Right now, the entire globe is attacked by a new and malicious virus, SARS-CoV-2. Its official name seems nothing more than a series of dull code. But the virus has an incredible aptitude of mutating, evading the immune system, and attacking human bodies, causing a pandemic comparable to the 1918 influenza pandemic, which was mainly caused by the H1N1 virus.
China was the first country that was struck by the virulent COVID-19 virus, one that had never been seen or recognized in the past. Its novelty was exactly its deadliest weapon. Think about the H1N1 virus in the 1918 pandemic. The virus behaved so erratically that the world’s most renowned scientists, such as Paul Lewis, William Welch, Willian Park, were unable to find a solution to defeat it. As the novel virus swept the entire globe, no effective vaccines were able to be developed because, for a long time, scientists were still unable to even correctly identify the pathogen or analyze the behaviors of the killer. The same went for the COVID-19 pandemic. On New Year’s Eve, 2019, the virus marked its first blood in Wuhan, China, when strange symptoms started occurring. While some patients only developed mild symptoms such as coughing, a fever, a sore throat, etc., some others displayed symptoms similar to severe pneumonia, and there are even people who die directly because of lung failure. This virus is new. And it is strange. To this point, therefore, I would not say that we have forgotten history’s lesson because it has become clear that nature has simply invented another powerful opponent for us: an opponent that strikes mankind with potency and virulence, and one that is novel and unknown. Right now, we should not blame nature or our own kind. We should work together to fight this novel enemy, and save our lives.
Another reason making the virus go rampant is the difficulty of developing a vaccine because of the high mutation rate. Both the H1N1 virus and the SARS-CoV-2 are RNA viruses, meaning that they constantly mutate to confuse and then evade the immune system. Through the process of virus mutation, the hemagglutinin and neuraminidase, two essential parts that help the virus evade the human body, shift into different forms but still function, successfully bewildering and deceiving the immune system. Consider an easy example: You remember that the psychopath who punched you wore a red hat and a white shirt. If you saw this man the second time in a white hat and a red shirt, you would most likely still recognize him.

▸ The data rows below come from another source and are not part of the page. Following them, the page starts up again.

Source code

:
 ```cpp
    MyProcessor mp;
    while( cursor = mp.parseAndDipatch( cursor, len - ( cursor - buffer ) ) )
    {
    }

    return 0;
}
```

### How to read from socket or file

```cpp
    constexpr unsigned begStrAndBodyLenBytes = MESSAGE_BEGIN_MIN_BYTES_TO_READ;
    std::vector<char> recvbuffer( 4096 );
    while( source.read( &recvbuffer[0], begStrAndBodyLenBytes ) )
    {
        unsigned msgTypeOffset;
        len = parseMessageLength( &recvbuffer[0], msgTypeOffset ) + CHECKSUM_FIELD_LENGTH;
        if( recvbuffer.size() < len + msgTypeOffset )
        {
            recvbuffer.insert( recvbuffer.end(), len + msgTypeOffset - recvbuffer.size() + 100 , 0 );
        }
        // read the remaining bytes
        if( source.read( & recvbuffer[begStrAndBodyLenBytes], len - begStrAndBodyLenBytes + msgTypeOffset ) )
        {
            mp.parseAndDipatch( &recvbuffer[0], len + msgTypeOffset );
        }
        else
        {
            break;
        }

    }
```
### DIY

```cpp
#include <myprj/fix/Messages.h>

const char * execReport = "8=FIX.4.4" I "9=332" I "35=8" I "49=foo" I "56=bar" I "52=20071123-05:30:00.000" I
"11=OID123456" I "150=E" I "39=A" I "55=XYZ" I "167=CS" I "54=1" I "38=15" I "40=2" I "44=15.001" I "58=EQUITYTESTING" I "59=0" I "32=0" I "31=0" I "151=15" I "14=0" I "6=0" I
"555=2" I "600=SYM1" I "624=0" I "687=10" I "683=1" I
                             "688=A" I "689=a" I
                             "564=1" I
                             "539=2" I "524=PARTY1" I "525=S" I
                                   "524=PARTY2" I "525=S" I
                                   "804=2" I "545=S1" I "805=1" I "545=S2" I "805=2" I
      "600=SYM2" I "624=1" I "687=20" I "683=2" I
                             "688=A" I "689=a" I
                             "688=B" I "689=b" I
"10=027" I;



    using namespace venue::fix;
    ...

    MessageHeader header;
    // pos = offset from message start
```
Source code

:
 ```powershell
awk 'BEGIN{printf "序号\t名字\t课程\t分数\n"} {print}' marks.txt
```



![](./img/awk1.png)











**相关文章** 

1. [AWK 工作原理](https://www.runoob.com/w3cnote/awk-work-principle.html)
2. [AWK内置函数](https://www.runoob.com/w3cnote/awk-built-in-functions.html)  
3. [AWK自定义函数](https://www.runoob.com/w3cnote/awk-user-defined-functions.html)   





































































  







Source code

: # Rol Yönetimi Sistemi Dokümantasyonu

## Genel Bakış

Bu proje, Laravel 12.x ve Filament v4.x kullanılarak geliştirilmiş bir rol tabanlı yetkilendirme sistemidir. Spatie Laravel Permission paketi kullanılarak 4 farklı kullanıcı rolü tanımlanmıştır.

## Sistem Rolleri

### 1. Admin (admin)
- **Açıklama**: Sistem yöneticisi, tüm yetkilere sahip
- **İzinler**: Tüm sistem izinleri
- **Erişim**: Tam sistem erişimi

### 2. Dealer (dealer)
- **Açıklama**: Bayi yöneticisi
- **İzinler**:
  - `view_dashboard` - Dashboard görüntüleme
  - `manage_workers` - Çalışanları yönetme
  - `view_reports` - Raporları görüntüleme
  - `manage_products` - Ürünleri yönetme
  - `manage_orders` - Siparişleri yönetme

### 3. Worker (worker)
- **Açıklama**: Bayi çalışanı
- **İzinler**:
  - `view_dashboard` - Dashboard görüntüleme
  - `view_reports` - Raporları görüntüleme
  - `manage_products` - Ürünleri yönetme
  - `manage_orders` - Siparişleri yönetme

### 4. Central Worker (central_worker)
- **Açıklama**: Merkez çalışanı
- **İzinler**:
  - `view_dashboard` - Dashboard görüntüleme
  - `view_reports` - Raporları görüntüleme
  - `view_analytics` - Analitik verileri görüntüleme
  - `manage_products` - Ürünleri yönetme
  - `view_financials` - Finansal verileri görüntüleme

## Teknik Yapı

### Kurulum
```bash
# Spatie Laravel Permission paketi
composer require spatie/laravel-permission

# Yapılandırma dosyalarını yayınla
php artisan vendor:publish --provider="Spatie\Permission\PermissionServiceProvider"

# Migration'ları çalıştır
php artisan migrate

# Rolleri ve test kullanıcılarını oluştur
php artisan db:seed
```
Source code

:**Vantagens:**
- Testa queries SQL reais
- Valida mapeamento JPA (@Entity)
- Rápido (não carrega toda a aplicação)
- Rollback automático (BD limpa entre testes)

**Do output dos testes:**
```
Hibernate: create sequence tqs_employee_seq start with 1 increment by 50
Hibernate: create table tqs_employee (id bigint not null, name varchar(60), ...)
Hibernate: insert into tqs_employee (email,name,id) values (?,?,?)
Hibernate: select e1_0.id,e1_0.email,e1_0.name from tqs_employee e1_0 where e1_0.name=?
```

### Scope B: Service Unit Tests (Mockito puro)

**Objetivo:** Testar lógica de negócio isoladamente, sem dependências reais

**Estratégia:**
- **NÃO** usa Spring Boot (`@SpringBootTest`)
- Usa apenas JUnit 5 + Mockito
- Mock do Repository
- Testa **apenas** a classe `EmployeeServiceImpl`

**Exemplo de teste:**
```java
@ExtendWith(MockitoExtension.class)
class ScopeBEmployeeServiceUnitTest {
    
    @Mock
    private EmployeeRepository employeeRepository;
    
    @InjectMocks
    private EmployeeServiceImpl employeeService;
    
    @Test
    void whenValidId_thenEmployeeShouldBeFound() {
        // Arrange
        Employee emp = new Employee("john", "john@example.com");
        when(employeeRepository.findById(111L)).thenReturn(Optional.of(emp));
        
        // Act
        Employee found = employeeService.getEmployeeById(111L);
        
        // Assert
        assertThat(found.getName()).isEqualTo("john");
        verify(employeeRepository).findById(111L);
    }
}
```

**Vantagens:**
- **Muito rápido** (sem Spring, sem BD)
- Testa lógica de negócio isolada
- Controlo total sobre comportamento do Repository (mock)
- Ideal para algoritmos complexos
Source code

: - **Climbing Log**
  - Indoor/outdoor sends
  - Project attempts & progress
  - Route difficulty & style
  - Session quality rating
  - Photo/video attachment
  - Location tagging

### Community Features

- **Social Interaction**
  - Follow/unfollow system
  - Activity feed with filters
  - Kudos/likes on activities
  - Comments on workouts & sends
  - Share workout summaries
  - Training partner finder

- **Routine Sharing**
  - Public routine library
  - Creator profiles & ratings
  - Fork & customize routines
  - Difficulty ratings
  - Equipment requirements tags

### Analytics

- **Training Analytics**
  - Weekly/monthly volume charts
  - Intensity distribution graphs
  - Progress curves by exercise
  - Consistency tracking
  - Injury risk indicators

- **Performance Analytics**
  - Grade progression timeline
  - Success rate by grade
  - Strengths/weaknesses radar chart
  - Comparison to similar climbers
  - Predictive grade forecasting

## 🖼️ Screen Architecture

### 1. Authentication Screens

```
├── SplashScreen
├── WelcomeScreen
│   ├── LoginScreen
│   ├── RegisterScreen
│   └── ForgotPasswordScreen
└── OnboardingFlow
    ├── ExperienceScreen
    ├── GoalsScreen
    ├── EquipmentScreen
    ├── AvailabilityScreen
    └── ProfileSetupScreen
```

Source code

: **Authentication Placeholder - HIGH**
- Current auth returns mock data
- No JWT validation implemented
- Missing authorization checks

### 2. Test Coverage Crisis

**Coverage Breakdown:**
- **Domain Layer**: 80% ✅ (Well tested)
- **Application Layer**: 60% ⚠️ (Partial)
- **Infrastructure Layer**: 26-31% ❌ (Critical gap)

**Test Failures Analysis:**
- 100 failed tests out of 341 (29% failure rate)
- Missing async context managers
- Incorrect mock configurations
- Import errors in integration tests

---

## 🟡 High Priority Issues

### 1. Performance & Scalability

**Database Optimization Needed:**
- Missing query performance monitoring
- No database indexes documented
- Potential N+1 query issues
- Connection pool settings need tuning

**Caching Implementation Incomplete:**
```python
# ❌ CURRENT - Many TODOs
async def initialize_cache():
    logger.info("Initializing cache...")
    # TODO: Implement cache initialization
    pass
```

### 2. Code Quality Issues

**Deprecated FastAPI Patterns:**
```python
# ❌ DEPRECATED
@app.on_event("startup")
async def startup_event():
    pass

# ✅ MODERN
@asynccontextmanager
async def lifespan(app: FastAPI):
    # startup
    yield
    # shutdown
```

However, if this man wore a blue hat and a green shirt the third time, you would most likely not know him and probably end up getting another punch. The second man represents antigen drift, while the third man is an example of antigen shift, in which the virus most effectively deceives the immune system by completely transforming its antigen—anything that stimulates the immune system response.
As a result of virus mutation, the H1N1 influenza virus was extremely difficult to cope with. Although a vaccine was seemingly successful in one case, it failed utterly in another. The virus mutated so quickly that it was impossible to design a vaccine with 100 percent effectiveness. Thankfully, the SARS-CoV-2 was not as unpredictable as the H1N1 flu virus. Because of technological advances, scientists were able to quickly develop and test drugs or vaccines for the disease. Around the world, from the U.S. to the U.K., from China to Australia, more than 150 coronavirus vaccines are under development in July 2020. On November 18th, 2020, Pfizer, one of the world’s largest pharmaceutical companies, based in New York, and its partner BioNTech, announced their COVID-19 vaccine 95 percent effective. The vaccine development shows that at least people are doing the best they can. At least people are trying to save this panicking world. At least some people dare to deal with the enemy. And self-saving is an instinct of our kind. We did not forget the lessons from history, but instead, we act positively with hope, courage, and most importantly, determination. When situations are at worst, we are always trying our best. Yes, always keep hope, and always keep positive. We will save our lives.